Мы преклонялись перед эрудицией Артемия Владимировича во всех областях знаний и очень скоро полюбили его, забыв неприятное впечатление первого знакомства. Даже его косноязычие казалось уже достоинством, а не недостатком: мы хорошо понимали, что он не просто не может произносить, а не слышит «к» и «г».
По турданам дорбатым,
По речным перетатам
Наша дромтая слава прошла[2] —
распевали при нем, уверенные, что Артемий не уловит нашей насмешки.

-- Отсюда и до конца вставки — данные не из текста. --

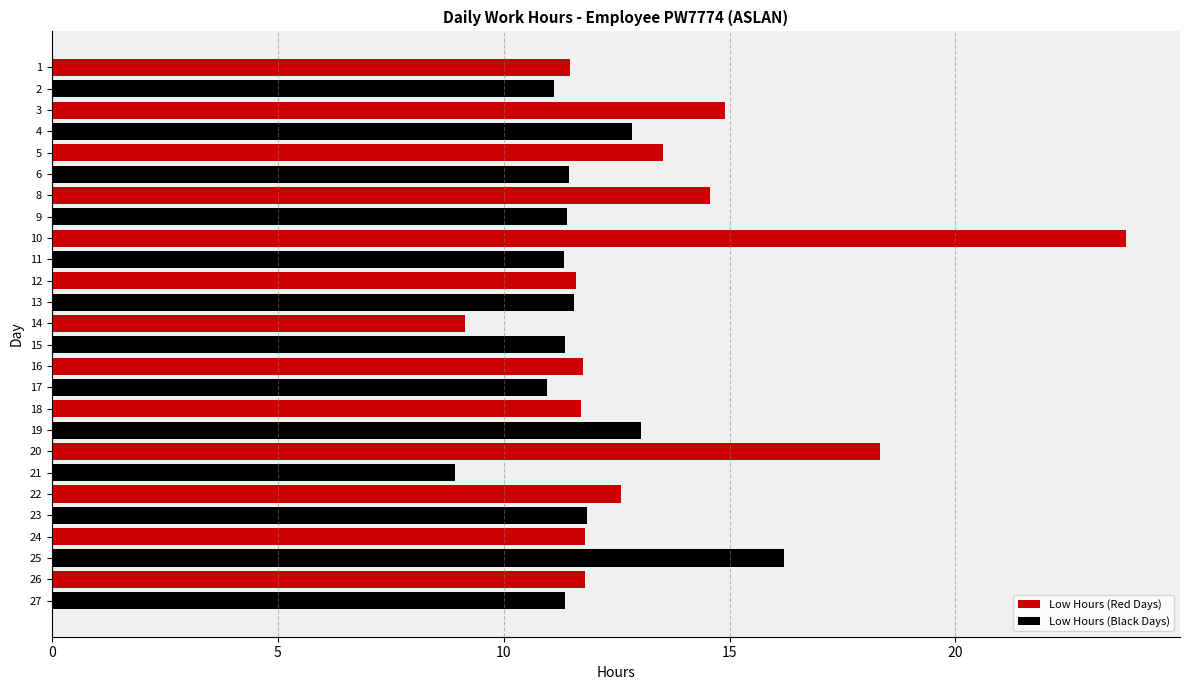

What is the spread (max minus min) of values at 3?

2.1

Работать было трудно, особенно в первые дни. Восемь часов (перерыв бывал строго по десять минут на каждый час) долбить, перебирать и выкидывать щебенку и плотный городской слой — это, как говорится, не фунт изюму. Но Арциховский устроил так, что мы в первый же день познали радость археологического открытия, откопав городскую стену XIV века. Потом пошли находки вещей. А какое неизъяснимо прекрасное чувство испытываешь, когда в разных местах раскопа под лопатой чувствуется «что-то», а потом медорезка и кисть выявляют контур старого дома с развалившейся печью, доски пола, на который нога человека не ступала лет семьсот! Словом, сладкий яд археологии отравил меня тогда на всю жизнь.

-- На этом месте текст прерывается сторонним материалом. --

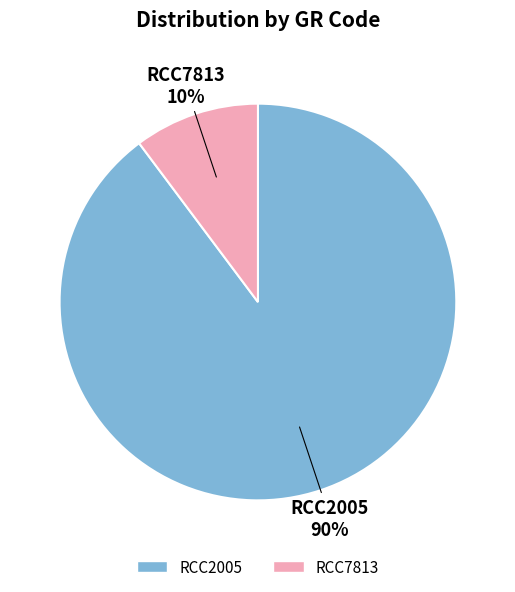

To the nearest percent, what is the average slice percentage?

50%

Пять часов. Работа кончена. Относим инструменты и находки. Потом — бегом на берег Волхова, смывать с тела грязь веков. А там — обедать — и опять на берег, на этот раз в лодку. Вечер, но еще белые ночи, кругом светло, и вода в Волхове серебристо-серая. Мы плывем мимо Юрьева монастыря с его величественной стеной и ажурными куполами, с которых неизвестный нам тогда Каргер снял покрытие, оставив один каркас. Вот впереди — вековые сосны Перыни. Круг их правилен и строг, краснеют стволы, темные кроны, а за ними, как громадная, вот-вот готовая лопнуть капля, блестит кривая поверхность Ильмень-озера. Должно быть, сюда пришел тогда обиженный на пиру Садко, чтобы спеть озеру песню, которую не захотели слушать знатные гости.
Обратно плывем в сероватой мгле, из которой вдруг вырастают стены и башни Новгородского кремля. А на пристани нас ругательски ругает сторож, заждавшийся своей лодки. Виноваты мы разве, что не можем привыкнуть к этим белым ночам, и нам кажется, что все еще восемь часов, когда на самом деле уже первый! А в шесть опять вставать на работу.
Несколько неожиданно для меня в экспедиции нашлось применение моим знаниям техника. Арциховский имел весьма приблизительное представление о том, как ведутся земляные работы, что надо делать, чтобы не обрушилась стенка раскопа и т. п. К концу сезона я был уже «прорабом»: на мне лежало наблюдение за правильностью и безопасностью работ. Даже подзаработал, так что на обратном пути удалось (впервые) побывать в Ленинграде и еще осталось на покупку штанов и ботинок.